Centring continuous variables is particularly recommended in interactive models, as it makes the parameter estimates easier to interpret. The \(\beta_1\) estimate (1.77) represents the effect of going from indulgence to restraint when puritanism_score is zero. By putting the zero point at the average value of puritanism_score through centring, we have made this an easy quantity to get your head around.

5.5.3 An alternative way of specifying an interaction model

There is also a shorthand way of specifying our interactive model, as follows:

m2bis <-lm(coop_score ~ Condition*puritanism_c, data=df7)
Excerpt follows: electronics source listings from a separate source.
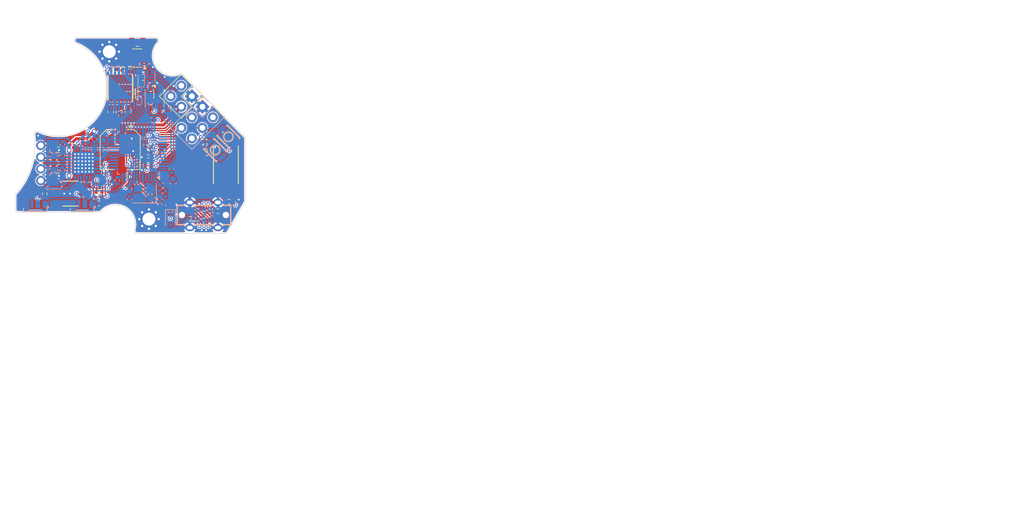
<source format=kicad_pcb>
(kicad_pcb
	(version 20241229)
	(generator "pcbnew")
	(generator_version "9.0")
	(general
		(thickness 1)
		(legacy_teardrops no)
	)
	(paper "A4")
	(layers
		(0 "F.Cu" signal)
		(4 "In1.Cu" signal)
		(6 "In2.Cu" signal)
		(2 "B.Cu" signal)
		(9 "F.Adhes" user "F.Adhesive")
		(11 "B.Adhes" user "B.Adhesive")
		(13 "F.Paste" user)
		(15 "B.Paste" user)
		(5 "F.SilkS" user "F.Silkscreen")
		(7 "B.SilkS" user "B.Silkscreen")
		(1 "F.Mask" user)
		(3 "B.Mask" user)
		(17 "Dwgs.User" user "User.Drawings")
		(19 "Cmts.User" user "User.Comments")
		(21 "Eco1.User" user "User.Eco1")
		(23 "Eco2.User" user "User.Eco2")
		(25 "Edge.Cuts" user)
		(27 "Margin" user)
		(31 "F.CrtYd" user "F.Courtyard")
		(29 "B.CrtYd" user "B.Courtyard")
		(35 "F.Fab" user)
		(33 "B.Fab" user)
	)
	(setup
		(stackup
			(layer "F.SilkS"
				(type "Top Silk Screen")
			)
			(layer "F.Paste"
				(type "Top Solder Paste")
			)
			(layer "F.Mask"
				(type "Top Solder Mask")
				(thickness 0.01)
			)
			(layer "F.Cu"
				(type "copper")
				(thickness 0.035)
			)
			(layer "dielectric 1"
				(type "core")
				(color "FR4 natural")
				(thickness 0.12)
				(material "FR4")
				(epsilon_r 4.5)
				(loss_tangent 0.02)
			)
			(layer "In1.Cu"
				(type "copper")
				(thickness 0.035)
			)
			(layer "dielectric 2"
				(type "prepreg")
				(color "FR4 natural")
				(thickness 0.6)
				(material "FR4")
				(epsilon_r 4.5)
				(loss_tangent 0.02)
			)
			(layer "In2.Cu"
				(type "copper")
				(thickness 0.035)
			)
			(layer "dielectric 3"
				(type "core")
				(color "FR4 natural")
				(thickness 0.12)
				(material "FR4")
				(epsilon_r 4.5)
				(loss_tangent 0.02)
			)
			(layer "B.Cu"
				(type "copper")
				(thickness 0.035)
			)
			(layer "B.Mask"
				(type "Bottom Solder Mask")
				(thickness 0.01)
			)
			(layer "B.Paste"
				(type "Bottom Solder Paste")
			)
			(layer "B.SilkS"
				(type "Bottom Silk Screen")
			)
			(copper_finish "None")
			(dielectric_constraints no)
		)
		(pad_to_mask_clearance 0)
		(allow_soldermask_bridges_in_footprints no)
		(tenting front back)
		(pcbplotparams
			(layerselection 0x00000000_00000000_55555555_5755f5ff)
			(plot_on_all_layers_selection 0x00000000_00000000_00000000_00000000)
			(disableapertmacros no)
			(usegerberextensions no)
			(usegerberattributes yes)
			(usegerberadvancedattributes yes)
			(creategerberjobfile yes)
			(dashed_line_dash_ratio 12.000000)
			(dashed_line_gap_ratio 3.000000)
			(svgprecision 4)
			(plotframeref no)
			(mode 1)
			(useauxorigin no)
			(hpglpennumber 1)
			(hpglpenspeed 20)
			(hpglpendiameter 15.000000)
			(pdf_front_fp_property_popups yes)
			(pdf_back_fp_property_popups yes)
			(pdf_metadata yes)
			(pdf_single_document no)
			(dxfpolygonmode yes)
			(dxfimperialunits yes)
			(dxfusepcbnewfont yes)
			(psnegative no)
			(psa4output no)
			(plot_black_and_white yes)
			(sketchpadsonfab no)
			(plotpadnumbers no)
			(hidednponfab no)
			(sketchdnponfab yes)
			(crossoutdnponfab yes)
			(subtractmaskfromsilk no)
			(outputformat 1)
			(mirror no)
			(drillshape 1)
			(scaleselection 1)
			(outputdirectory "")
		)
	)
	(net 0 "")
	(net 1 "GND")
	(net 2 "Net-(IC1-5VOUT)")
	(net 3 "Net-(IC1-CPI)")
	(net 4 "Net-(IC1-CPO)")
	(net 5 "Net-(IC1-VCP)")
	(net 6 "STEP_1_B2")
	(net 7 "STEP_1_B1")
	(net 8 "STEP_1_A2")
	(net 9 "STEP_1_A1")
	(net 10 "Net-(D5-A)")
	(net 11 "TMC_ENN")
	(net 12 "TMC_DIR")
	(net 13 "TMC_DIAG")
	(net 14 "TMC_UART")
	(net 15 "TMC_STEP")
	(net 16 "unconnected-(IC1-NC-Pad25)")
	(net 17 "unconnected-(IC1-INDEX-Pad12)")
	(net 18 "unconnected-(IC1-VREF-Pad17)")
	(net 19 "unconnected-(J14-SBU2-PadB8)")
	(net 20 "unconnected-(J14-SBU1-PadA8)")
	(net 21 "Net-(J14-CC2)")
	(net 22 "Net-(J14-CC1)")
	(net 23 "Net-(D6-A)")
	(net 24 "Net-(U2-PA2)")
	(net 25 "unconnected-(U2-PB1-Pad19)")
	(net 26 "AS_SCK")
	(net 27 "unconnected-(U2-PC15-Pad4)")
	(net 28 "DEBUG_SWO")
	(net 29 "unconnected-(U2-PC14-Pad3)")
	(net 30 "TMC_BRB")
	(net 31 "TMC_BRA")
	(net 32 "USB_D-")
	(net 33 "USB_D+")
	(net 34 "CAN_TX")
	(net 35 "CAN_RX")
	(net 36 "unconnected-(U2-PB6-Pad42)")
	(net 37 "CAN_H")
	(net 38 "CAN_L")
	(net 39 "VDC")
	(net 40 "+5V")
	(net 41 "+3V3")
	(net 42 "unconnected-(U2-PA15-Pad38)")
	(net 43 "DEBUG_SWCLK")
	(net 44 "DEBUG_SWDIO")
	(net 45 "BOOT_0")
	(net 46 "BOOT_1")
	(net 47 "NRST")
	(net 48 "HSE_OSC_OUT")
	(net 49 "HSE_OSC_IN")
	(net 50 "AS_NSS")
	(net 51 "LED_0")
	(net 52 "unconnected-(U1-NC-Pad4)")
	(net 53 "unconnected-(U2-PB11-Pad22)")
	(net 54 "Net-(U7-ANODE)")
	(net 55 "Net-(U3-ANODE)")
	(net 56 "unconnected-(U2-PB7-Pad43)")
	(net 57 "unconnected-(U2-PB10-Pad21)")
	(net 58 "/MCU/CAN_H_CHOKE")
	(net 59 "unconnected-(U2-PA8-Pad29)")
	(net 60 "ENDSTOP_Z")
	(net 61 "ENDSTOP_X")
	(net 62 "unconnected-(U2-PA10-Pad31)")
	(net 63 "/MCU/CAN_L_CHOKE")
	(net 64 "unconnected-(U5-U-Pad10)")
	(net 65 "unconnected-(U5-B-Pad6)")
	(net 66 "AS_MISO")
	(net 67 "AS_MOSI")
	(net 68 "unconnected-(U5-I{slash}PWM-Pad14)")
	(net 69 "unconnected-(U2-PB5-Pad41)")
	(net 70 "unconnected-(U5-A-Pad7)")
	(net 71 "unconnected-(U5-W{slash}PWM-Pad8)")
	(net 72 "unconnected-(U5-V-Pad9)")
	(net 73 "unconnected-(U2-PB4-Pad40)")
	(net 74 "unconnected-(U2-PA9-Pad30)")
	(net 75 "unconnected-(U2-PA5-Pad15)")
	(net 76 "Net-(U6-BST)")
	(net 77 "Net-(U6-SW)")
	(net 78 "LED_DIN")
	(net 79 "Net-(U3-OUTPUT)")
	(net 80 "Net-(U7-OUTPUT)")
	(net 81 "Net-(LED1-DOUT)")
	(net 82 "Net-(U2-PA4)")
	(net 83 "unconnected-(LED2-DOUT-Pad3)")
	(net 84 "/MCU/DAMPEND_USB_D-")
	(net 85 "/MCU/DAMPEND_USB_D+")
	(footprint "Capacitor_SMD:C_0603_1608Metric" (layer "F.Cu") (at 114.4 98.175))
	(footprint "Capacitor_SMD:C_0805_2012Metric" (layer "F.Cu") (at 113.4125 92.1625 180))
	(footprint "Resistor_SMD:R_0402_1005Metric" (layer "F.Cu") (at 106.875 117.71))
	(footprint "Vortac:IND-SMD_L4.0-W4.0_FNR40XXS" (layer "F.Cu") (at 110.525 100 -90))
	(footprint "Vortac:Motor_Hand_Wire_pads" (layer "F.Cu") (at 96.96 115.78 180))
	(footprint "Capacitor_SMD:CP_Elec_6.3x7.7" (layer "F.Cu") (at 110.49 110.49 -90))
	(footprint "Vortac:VORTAC_Logo_Gold" (layer "F.Cu") (at 121.13 115.51))
	(footprint "Capacitor_SMD:C_0603_1608Metric" (layer "F.Cu") (at 111.8 104.1 -90))
	(footprint "Capacitor_SMD:C_0603_1608Metric" (layer "F.Cu") (at 110.325 104.1 -90))
	(footprint "Capacitor_SMD:C_0402_1005Metric" (layer "F.Cu") (at 125.27 109.16))
	(footprint "Capacitor_SMD:C_0603_1608Metric" (layer "F.Cu") (at 99.95 113.51))
	(footprint "Resistor_SMD:R_0402_1005Metric" (layer "F.Cu") (at 115.260026 110.07949))
	(footprint "Resistor_SMD:R_0402_1005Metric" (layer "F.Cu") (at 97.625 118.05 90))
	(footprint "Resistor_SMD:R_0402_1005Metric" (layer "F.Cu") (at 129.06 119.38 180))
	(footprint "Resistor_SMD:R_0402_1005Metric" (layer "F.Cu") (at 115.260026 111.01949))
	(footprint "Package_TO_SOT_SMD:TSOT-23-6" (layer "F.Cu") (at 113.4 94.9 180))
	(footprint "Resistor_SMD:R_0402_1005Metric" (layer "F.Cu") (at 115.26 112.29 180))
	(footprint "Resistor_SMD:R_0402_1005Metric" (layer "F.Cu") (at 109.39 96.79))
	(footprint "Capacitor_SMD:C_0402_1005Metric" (layer "F.Cu") (at 125.27 110.15 180))
	(footprint "Resistor_SMD:R_0402_1005Metric" (layer "F.Cu") (at 125.26 111.16))
	(footprint "Vortac:SENSOR_EE-SX3350_OMR" (layer "F.Cu") (at 128.5 113.1 90))
	(footprint "Resistor_SMD:R_0402_1005Metric" (layer "F.Cu") (at 115.26 113.24))
	(footprint "Resistor_SMD:R_0402_1005Metric" (layer "F.Cu") (at 106.875 118.725 180))
	(footprint "Vortac:MountingHole_2.2mm_M2_Pad_Via_NTR" (layer "F.Cu") (at 115.39 122.35))
	(footprint "Vortac:MountingHole_2.2mm_M2_Pad_Via_NTR" (layer "F.Cu") (at 108.63 93.81))
	(footprint "Package_TO_SOT_SMD:SOT-23-5" (layer "F.Cu") (at 114.65 100.9875 -90))
	(footprint "Capacitor_SMD:C_0603_1608Metric" (layer "F.Cu") (at 108.85 104.1 -90))
	(footprint "Capacitor_SMD:C_0603_1608Metric" (layer "F.Cu") (at 99.95 112.05))
	(footprint "Resistor_SMD:R_0402_1005Metric" (layer "F.Cu") (at 127.13 121 180))
	(footprint "Capacitor_SMD:C_0603_1608Metric" (layer "F.Cu") (at 99.955 110.59))
	(footprint "Resistor_SMD:R_0402_1005Metric" (layer "F.Cu") (at 122.39 122.31))
	(footprint "Capacitor_SMD:C_0402_1005Metric" (layer "F.Cu") (at 106.85 119.72))
	(footprint "Connector_PinHeader_2.54mm:PinHeader_2x02_P2.54mm_Vertical" (layer "F.Cu") (at 122.7 101.4 -135))
	(footprint "Vortac:SENSOR_EE-SX4320_OMR" (layer "F.Cu") (at 102 118))
	(footprint "Capacitor_SMD:C_0603_1608Metric" (layer "F.Cu") (at 99.95 114.97))
	(footprint "Capacitor_SMD:C_0402_1005Metric" (layer "F.Cu") (at 110.85 96.495 90))
	(footprint "Resistor_SMD:R_0402_1005Metric" (layer "F.Cu") (at 112.03 115.14 -90))
	(footprint "Capacitor_SMD:C_0402_1005Metric" (layer "B.Cu") (at 110.24 104.33))
	(footprint "Capacitor_SMD:C_0402_1005Metric" (layer "B.Cu") (at 112.08 118.99 -90))
	(footprint "Capacitor_SMD:C_0402_1005Metric" (layer "B.Cu") (at 104.575 109.2 180))
	(footprint "Vortac:KEY-SMD_B3U-1000PM"
		(layer "B.Cu")
		(uuid "197097a9-0f24-4202-911f-2dc4aad70a21")
		(at 126.68 110.59 -45)
		(property "Reference" "SW1"
			(at 0 4 135)
			(layer "B.SilkS")
			(hide yes)
			(uuid "67c1d3fb-9881-4ce9-ae8b-77bf10cc8510")
			(effects
				(font
					(size 1 1)
					(thickness 0.15)
				)
				(justify mirror)
			)
		)
		(property "Value" "Boot"
			(at 0 -4 135)
			(layer "B.Fab")
			(hide yes)
			(uuid "d53d7126-f776-436b-a227-d18cc4ef7225")
			(effects
				(font
					(size 1 1)
					(thickness 0.15)
				)
				(justify mirror)
			)
		)
		(property "Datasheet" "https://www.lcsc.com/datasheet/lcsc_datasheet_2504101957_Omron-Electronics-B3U-1000P_C231329.pdf"
			(at 0 0 135)
			(layer "B.Fab")
			(hide yes)
			(uuid "08465a72-b7e8-4641-b921-9896f630f4ca")
			(effects
				(font
					(size 1.27 1.27)
					(thickness 0.15)
				)
				(justify mirror)
			)
		)
		(property "Description" "Push button switch, generic, two pins"
			(at 0 0 135)
			(layer "B.Fab")
			(hide yes)
			(uuid "595c5a13-be8e-4fd3-af3c-3089e0394af2")
			(effects
				(font
					(size 1.27 1.27)
					(thickness 0.15)
				)
				(justify mirror)
			)
		)
		(property "LCSC" "C231329"
			(at 0 0 315)
			(unlocked yes)
			(layer "B.Fab")
			(hide yes)
			(uuid "46aa05a4-77fb-4677-b014-4f8c2b4291fb")
			(effects
				(font
					(size 1 1)
					(thickness 0.15)
				)
				(justify mirror)
			)
		)
		(path "/00000000-0000-0000-0000-0000613dc005/b5a562b6-9802-4f59-a923-5d8eabcaa169")
		(sheetname "/MCU/")
		(sheetfile "MCU.kicad_sch")
		(attr smd)
		(fp_line
			(start -1.5 1.25)
			(end 1.5 1.25)
			(stroke
				(width 0.25)
				(type solid)
			)
			(layer "B.SilkS")
			(uuid "7f1a18d9-550d-4fd7-ae76-91b849326de5")
		)
		(fp_line
			(start -1.5 1.25)
			(end 1.5 1.25)
			(stroke
				(width 0.25)
				(type solid)
			)
			(layer "B.SilkS")
			(uuid "ab69bffa-9890-4dc6-8bcb-0aa24cb65129")
		)
		(fp_line
			(start -1.5 1.08)
			(end -1.5 1.25)
			(stroke
				(width 0.25)
				(type solid)
			)
			(layer "B.SilkS")
			(uuid "ea54be08-dec1-4283-befe-df11927dc8b3")
		)
		(fp_line
			(start -1.5 -1.25)
			(end -1.5 -1.08)
			(stroke
				(width 0.25)
				(type solid)
			)
			(layer "B.SilkS")
			(uui
... [759270 chars truncated]
</source>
If you fit this you will see that it is identical to m2. So what is the difference? The * notation means ‘these things and all possible interactions between them’. When there are just two predictor variables, this is the same as what we have already done, because there is only one possible interaction between two variables. But, when there are more than two predictor variables, there are many possible interactions (with variables A, B and C, the potential interactions are A:B, A:C, B:C and A:B:C). You might want only some of these in your model as only some are relevant to your hypothesis. Using the full-form specification using the : notation allows you to control which interaction terms should be included in the model, and which ones not.
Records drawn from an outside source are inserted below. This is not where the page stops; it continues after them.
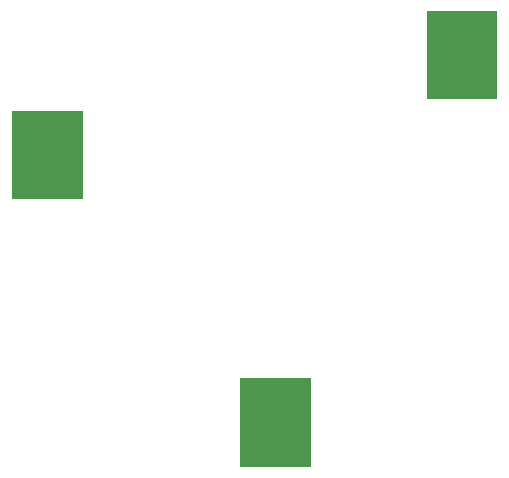
<source format=gbr>
%TF.GenerationSoftware,Altium Limited,Altium Designer,21.6.4 (81)*%
G04 Layer_Color=16711935*
%FSLAX43Y43*%
%MOMM*%
%TF.SameCoordinates,76D5CAF9-2094-4FD7-9A7B-915B2AFADFAF*%
%TF.FilePolarity,Positive*%
%TF.FileFunction,Other,Mechanical_5*%
%TF.Part,Single*%
G01*
G75*
G36*
X88675Y92506D02*
Y85043D01*
X94644D01*
Y92506D01*
X88675D01*
D02*
G37*
G36*
X107992Y69865D02*
Y62402D01*
X113961D01*
Y69865D01*
X107992D01*
D02*
G37*
G36*
X123793Y100996D02*
Y93533D01*
X129762D01*
Y100996D01*
X123793D01*
D02*
G37*
%TF.MD5,f565c840447395d07c5749c207d39fa9*%
M02*

</source>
5.5.4 Interpreting the significance of main effects in models with interactions

In model m2, as well as the interaction term, you have parameter estimates for Conditionrestraint as well as puritanism_score_centred. These estimate parameters \(\beta_1\) and \(\beta_2\). It is tempting to interpret the significance tests associated with these parameters as tests of the hypotheses, respectively, that Condition matters forcoop_score, and that puritanism_score matters for coop_score. Be careful! They are not actually tests of those hypotheses. The first one is a test of the hypothesis that Condition matters for coop_score when puritanism_score is zero. The second is a test of whether puritanism_score matters for coop_score when Condition is at its reference category (indulgence). These are more specific hypotheses than whether each variable matters overall, or on average.

If you want to test hypothesis about whether Condition matters for coop_score overall, i.e. regardless of the level of puritanism_score; and whether puritanism_score matters for coop_score averaging across the two Conditions, then you are best off generating the ANOVA table (see chapter 7).